TASK DESCRIPTION: Your answer must be the full listing below, restated word for word, with no pictures in it.

DATASET EXTRACT:
-=-=-

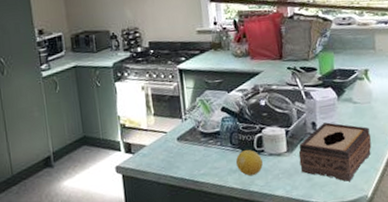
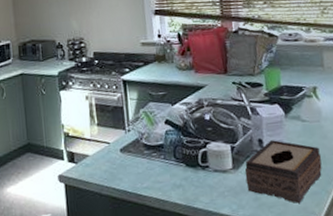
fruit: present [236,150,263,176] -> none [180,165,208,192]

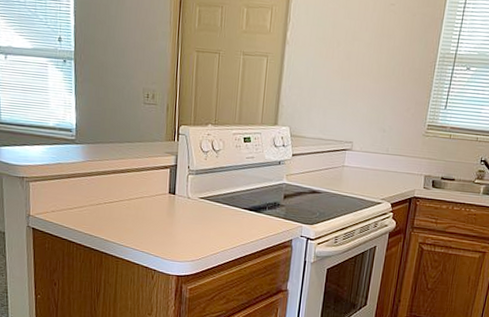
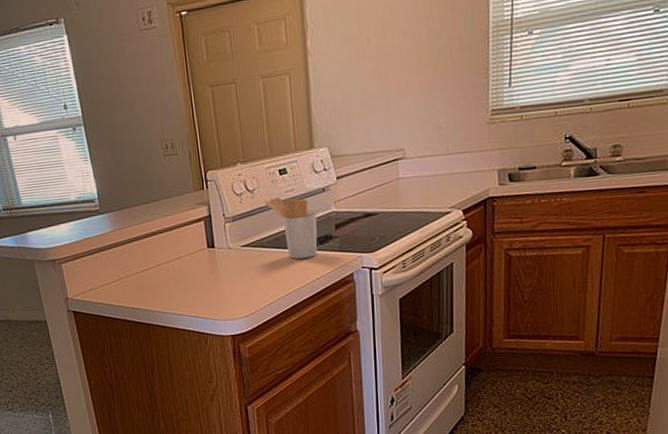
utensil holder: none [226,161,270,219] -> present [264,198,318,259]

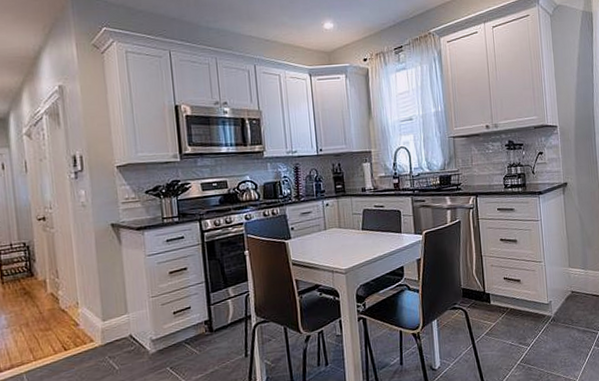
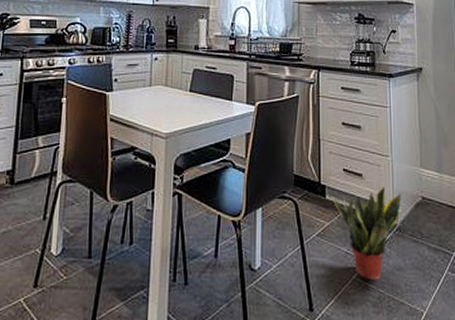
potted plant: none [496,287,555,363] -> present [332,187,402,280]

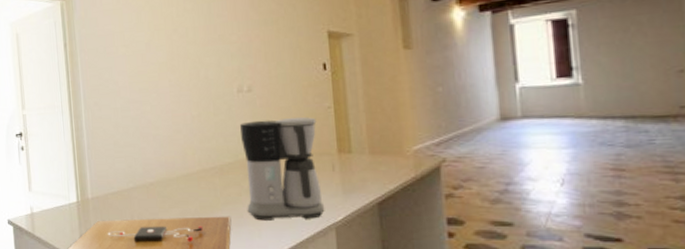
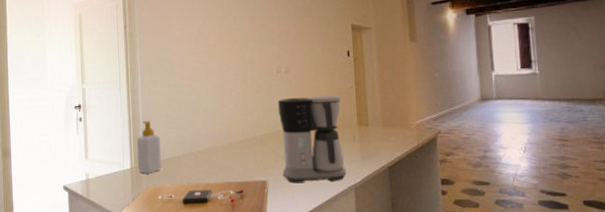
soap bottle: none [81,149,110,207] -> present [136,121,161,173]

-=-=-

EXERCISE SOLUTION:
fruit: present [236,150,263,176] -> none [180,165,208,192]

utensil holder: none [226,161,270,219] -> present [264,198,318,259]

potted plant: none [496,287,555,363] -> present [332,187,402,280]

soap bottle: none [81,149,110,207] -> present [136,121,161,173]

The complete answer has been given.